The New York Stock Exchange and Euronext, the pan-European exchange, agreed last night to create the world's first global stock market in a $20bn merger of equals.

The deal, to be announced in Europe and America this morning, in effect closes the door on a rival bid for Euronext from Deutsche Börse and will put increased pressure on the London Stock Exchange to agree a deal with the US exchange Nasdaq.

The combined exchange will be called NYSE Euronext and will handle $100bn worth of daily share trading. The companies listed on the two exchanges will have a total market capitalisation of $27 trillion.

Shareholders in the two exchanges will be offered shares in a new holding company. Although the merger places an equal value on the two exchanges, Euronext shareholders will also be entitled to take an element of cash. This is expected to result in the merged company being owned 58 per cent by NYSE investors and 42 per cent by Euronext.

The board of the two exchanges agreed the merger last night. Although the financial terms of the deal are broadly the same as those announced a fortnight ago by the NYSE, the corporate governance arrangements have been strengthened to prevent a de facto American takeover of the combined company.

The combined business will be chaired by Jan Michiel Hessels, the chairman of Euronext, while its chief executive will be John Thain of the NYSE. Jean Francois Theodore, the chief executive of Euronext, will become deputy chief executive of the merged company while Marshall Carter, chairman of the NYSE, will become deputy chairman. The executive committee of the new company will have even numbers of representatives from the two exchanges, while the board will have 11 NYSE nominees and nine from Euronext. However, any major corporate decisions will require a two-thirds majority.

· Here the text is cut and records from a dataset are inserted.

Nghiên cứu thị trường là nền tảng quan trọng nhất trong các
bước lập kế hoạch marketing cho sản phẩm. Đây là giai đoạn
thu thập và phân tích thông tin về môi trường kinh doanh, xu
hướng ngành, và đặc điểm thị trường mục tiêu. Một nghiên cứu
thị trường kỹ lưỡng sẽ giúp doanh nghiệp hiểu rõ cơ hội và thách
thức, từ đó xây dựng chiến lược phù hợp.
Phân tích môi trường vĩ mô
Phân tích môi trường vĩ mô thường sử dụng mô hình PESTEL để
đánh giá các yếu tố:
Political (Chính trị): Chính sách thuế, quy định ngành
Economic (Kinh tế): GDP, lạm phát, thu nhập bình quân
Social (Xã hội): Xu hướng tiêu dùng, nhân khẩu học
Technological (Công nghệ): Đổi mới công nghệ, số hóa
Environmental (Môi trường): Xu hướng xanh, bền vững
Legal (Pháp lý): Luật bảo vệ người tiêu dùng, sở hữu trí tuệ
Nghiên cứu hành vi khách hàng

The individual exchanges will also continue to be regulated by their national authorities to avoid regulatory creep into Europe from the US, where companies are bound by the much harsher and more prescriptive Sarbannes-Oxley rules.

Savings from the merger are estimated at $375m and will be achieved by cutting the number of trading systems from six to two and shrinking the 10 existing data centres down to four. A further $100m of revenue benefits are forecast from a new derivatives exchange the combined company plans to create using technology developed by Euronext's London-based futures exchange Liffe backed by the brand name of the NYSE.

The aim of the combined exchange is to attract listings from companies in the emerging markets of China, Russia and India that have so far been drawn either to London or the Nasdaq.

Deutsche Börse could still mount an attempt to break up the NYSE-Euronext deal but it would have to go hostile, alienating the Euronext management. Euronext had already been antagonised by Deutsche Börse's initial takeover proposal, which would have resulted in the combined company being run out of Frankfurt under German control.

Under the deal agreed last night with the NYSE, Euronext shareholders will be offered 21 euros in cash plus 0.98 of a share in the new company. NYSE shareholders will be offered straight shares.

Provided the deal is agreed by the two sets of shareholders, it will end more than two years of jockeying among the various exchanges of Europe and America to create the first transatlantic stock market.